Commercial interests vs regulatory integrity
Prior to the JPEX scandal, Low said the Hong Kong media had heavily promoted the idea of a “pivot to crypto” for the city’s capital markets, putting pressure on regulators not to upset the industry.
At the same time, he said, regulators have taken on the crypto industry’s claims that tough regulation would suffocate “innovation”.
The result has been a halfway house whereby crypto-assets — minus Bitcoin and Ethereum — have been brought into the purview of the securities regulator, but with lower standards than that applied to traditional securities.
“My worry for Hong Kong is that in pursuing the crypto hub status, it is sacrificing its hard-earned reputation in traditional capital markets,” Low said.

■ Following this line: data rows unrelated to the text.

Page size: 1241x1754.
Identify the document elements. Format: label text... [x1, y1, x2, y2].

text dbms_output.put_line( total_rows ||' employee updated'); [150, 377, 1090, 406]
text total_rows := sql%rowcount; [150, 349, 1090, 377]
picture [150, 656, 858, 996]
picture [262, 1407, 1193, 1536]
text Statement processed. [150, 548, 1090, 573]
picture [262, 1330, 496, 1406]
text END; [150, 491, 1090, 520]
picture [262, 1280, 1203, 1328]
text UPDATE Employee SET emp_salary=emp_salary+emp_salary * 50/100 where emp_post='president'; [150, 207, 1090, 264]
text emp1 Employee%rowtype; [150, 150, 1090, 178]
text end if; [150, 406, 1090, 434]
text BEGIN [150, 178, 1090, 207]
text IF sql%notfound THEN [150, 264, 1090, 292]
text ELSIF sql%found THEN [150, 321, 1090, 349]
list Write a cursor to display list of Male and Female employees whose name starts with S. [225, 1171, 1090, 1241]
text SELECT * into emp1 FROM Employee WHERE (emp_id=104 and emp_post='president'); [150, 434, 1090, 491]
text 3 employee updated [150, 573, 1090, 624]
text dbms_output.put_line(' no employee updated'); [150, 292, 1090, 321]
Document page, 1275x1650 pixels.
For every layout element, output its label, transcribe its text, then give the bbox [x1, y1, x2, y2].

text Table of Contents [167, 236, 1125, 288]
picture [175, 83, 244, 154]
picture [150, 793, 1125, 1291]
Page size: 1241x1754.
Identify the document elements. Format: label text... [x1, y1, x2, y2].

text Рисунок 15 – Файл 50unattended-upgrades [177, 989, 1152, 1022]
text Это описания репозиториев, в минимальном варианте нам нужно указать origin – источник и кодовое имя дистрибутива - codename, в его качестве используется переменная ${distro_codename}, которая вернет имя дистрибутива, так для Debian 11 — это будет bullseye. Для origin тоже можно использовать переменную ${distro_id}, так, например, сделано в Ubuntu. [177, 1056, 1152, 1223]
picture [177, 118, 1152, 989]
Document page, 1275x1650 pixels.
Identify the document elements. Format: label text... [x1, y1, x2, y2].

“It may be the case that a particular territory’s laws are drafted too narrowly today to capture crypto-assets as securities, but the remedy to that is quite simple: amend your laws.”
Lessons learned for APAC regulators?
The impact of the JPEX fraud is expected to spread over the coming months, with each jurisdiction affected differently.
Although JPEX promoters in Hong Kong have been arrested, for example, the beneficial owners of the platform are believed to be in Dubai and are still at large.
For bad actors in the crypto industry, Low said that Dubai's lack of enforcement will continue to attract non-compliant activity targeting offshore jurisdictions.
In the rest of APAC, Low said the JPEX fraud should serve as a warning to regulators to ensure that future legislation does not produce similar loopholes.
“I hope I am wrong, but I fear that regulators will take a long time to learn that we have our securities regulations for a reason, and lowering standards for the crypto industry simply allows it to exploit loopholes,” he said.
“These loopholes will eventually be closed, but on a piecemeal basis after successive scandals.
“APAC regulators should consider carefully whether it is worthwhile to mollycoddle the crypto industry.”